With respect to the open access policy, the whole collection and the archive is open to use without any requirement of registration or fee. Furthermore, both local and international researchers’ demands are met with the consideration of the copyright standards.

In addition to the high resolution images of the items in the collection, digitalSSM provides the user with related information, such as the artist, date, size, material, techniques, location and the previous owner. The users of the site are also given the option to add images, that they would like to re-examine in the future, to their favourites.

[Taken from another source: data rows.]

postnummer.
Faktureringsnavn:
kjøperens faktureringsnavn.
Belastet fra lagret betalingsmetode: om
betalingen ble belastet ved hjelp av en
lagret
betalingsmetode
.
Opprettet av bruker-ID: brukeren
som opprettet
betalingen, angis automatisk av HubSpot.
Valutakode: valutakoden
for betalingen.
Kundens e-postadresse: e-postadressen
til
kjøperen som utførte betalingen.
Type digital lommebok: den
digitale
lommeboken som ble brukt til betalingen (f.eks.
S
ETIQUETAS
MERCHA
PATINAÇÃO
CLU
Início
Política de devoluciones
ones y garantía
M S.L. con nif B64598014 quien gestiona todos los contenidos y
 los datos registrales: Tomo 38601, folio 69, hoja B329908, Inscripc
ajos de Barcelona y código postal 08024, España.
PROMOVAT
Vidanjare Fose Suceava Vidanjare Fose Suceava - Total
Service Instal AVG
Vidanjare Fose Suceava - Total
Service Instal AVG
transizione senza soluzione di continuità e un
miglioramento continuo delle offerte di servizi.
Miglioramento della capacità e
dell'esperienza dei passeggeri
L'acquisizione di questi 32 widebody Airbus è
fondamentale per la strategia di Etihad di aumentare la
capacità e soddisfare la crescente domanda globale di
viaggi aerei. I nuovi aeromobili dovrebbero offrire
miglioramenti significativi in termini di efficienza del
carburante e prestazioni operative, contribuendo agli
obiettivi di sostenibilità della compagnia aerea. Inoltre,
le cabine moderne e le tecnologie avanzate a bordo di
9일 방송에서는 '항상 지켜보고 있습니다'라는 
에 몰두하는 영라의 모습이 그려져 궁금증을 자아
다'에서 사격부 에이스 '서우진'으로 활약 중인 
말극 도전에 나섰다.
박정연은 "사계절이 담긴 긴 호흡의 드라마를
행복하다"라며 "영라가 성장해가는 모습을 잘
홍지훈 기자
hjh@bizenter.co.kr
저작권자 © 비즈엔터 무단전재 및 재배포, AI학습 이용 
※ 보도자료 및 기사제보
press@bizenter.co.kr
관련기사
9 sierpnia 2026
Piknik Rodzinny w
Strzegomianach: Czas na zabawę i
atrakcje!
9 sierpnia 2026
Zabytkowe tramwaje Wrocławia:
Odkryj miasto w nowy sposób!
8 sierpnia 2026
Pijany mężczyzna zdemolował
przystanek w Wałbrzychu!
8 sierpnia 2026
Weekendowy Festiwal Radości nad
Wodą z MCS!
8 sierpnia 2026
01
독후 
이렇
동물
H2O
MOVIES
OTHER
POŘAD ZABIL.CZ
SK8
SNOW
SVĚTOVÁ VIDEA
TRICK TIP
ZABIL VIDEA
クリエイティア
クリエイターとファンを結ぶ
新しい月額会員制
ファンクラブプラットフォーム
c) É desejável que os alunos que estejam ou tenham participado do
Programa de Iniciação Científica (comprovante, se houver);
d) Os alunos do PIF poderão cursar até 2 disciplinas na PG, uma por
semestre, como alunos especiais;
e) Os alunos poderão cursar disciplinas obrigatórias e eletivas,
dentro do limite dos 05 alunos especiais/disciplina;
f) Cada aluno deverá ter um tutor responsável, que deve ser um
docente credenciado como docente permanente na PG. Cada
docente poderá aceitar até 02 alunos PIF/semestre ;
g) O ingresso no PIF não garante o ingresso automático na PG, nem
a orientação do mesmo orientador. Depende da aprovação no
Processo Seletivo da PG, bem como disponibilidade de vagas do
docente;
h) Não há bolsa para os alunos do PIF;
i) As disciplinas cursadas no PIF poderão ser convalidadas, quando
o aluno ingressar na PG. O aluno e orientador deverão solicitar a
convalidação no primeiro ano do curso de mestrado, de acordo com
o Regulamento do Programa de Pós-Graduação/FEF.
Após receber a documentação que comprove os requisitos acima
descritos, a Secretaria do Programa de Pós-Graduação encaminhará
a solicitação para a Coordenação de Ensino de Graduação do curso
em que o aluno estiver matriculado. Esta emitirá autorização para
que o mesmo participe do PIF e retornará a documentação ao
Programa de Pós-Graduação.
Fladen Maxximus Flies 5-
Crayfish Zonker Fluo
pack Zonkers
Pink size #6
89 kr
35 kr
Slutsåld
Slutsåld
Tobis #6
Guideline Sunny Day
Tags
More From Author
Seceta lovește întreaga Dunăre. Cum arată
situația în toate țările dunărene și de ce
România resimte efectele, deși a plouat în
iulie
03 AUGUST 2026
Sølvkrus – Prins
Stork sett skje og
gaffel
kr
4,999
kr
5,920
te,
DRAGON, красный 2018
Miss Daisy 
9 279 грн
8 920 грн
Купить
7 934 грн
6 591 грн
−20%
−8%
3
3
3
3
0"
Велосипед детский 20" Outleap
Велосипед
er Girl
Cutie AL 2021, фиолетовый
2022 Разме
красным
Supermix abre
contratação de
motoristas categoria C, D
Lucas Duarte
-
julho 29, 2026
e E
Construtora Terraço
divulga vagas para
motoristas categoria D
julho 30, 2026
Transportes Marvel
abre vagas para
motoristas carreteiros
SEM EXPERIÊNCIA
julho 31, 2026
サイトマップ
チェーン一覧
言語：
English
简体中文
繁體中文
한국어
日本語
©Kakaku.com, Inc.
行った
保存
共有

The most comprehensive content in the platform belongs to The Arts of the Book and Calligraphy Collection, and high resolution images, which enable the viewer to study all the pieces in the collection, page by page, are featured along with related academic researches. To name a few; the Koran edition, which reflects the style of the famous court gilder Kara Memi, of the Suleiman I era (1520–1566); the sole edition of the Koran inscribed by Bayezid II's (1481–1512) heir Şehzade Korkud; and the Koran edition that was inscribed by the famous calligrapher Hafız Osman in 1682 are to be found in digitalSSM's collection.

www.digitalssm.org

==Restaurant==
Since 2005, the award-winning Turkish restaurant Changa has a branch "Müzedechanga" at the museum. Managed by chef Peter Gordon, the venue won Wallpaper* magazine's 2007 award for best-designed restaurant.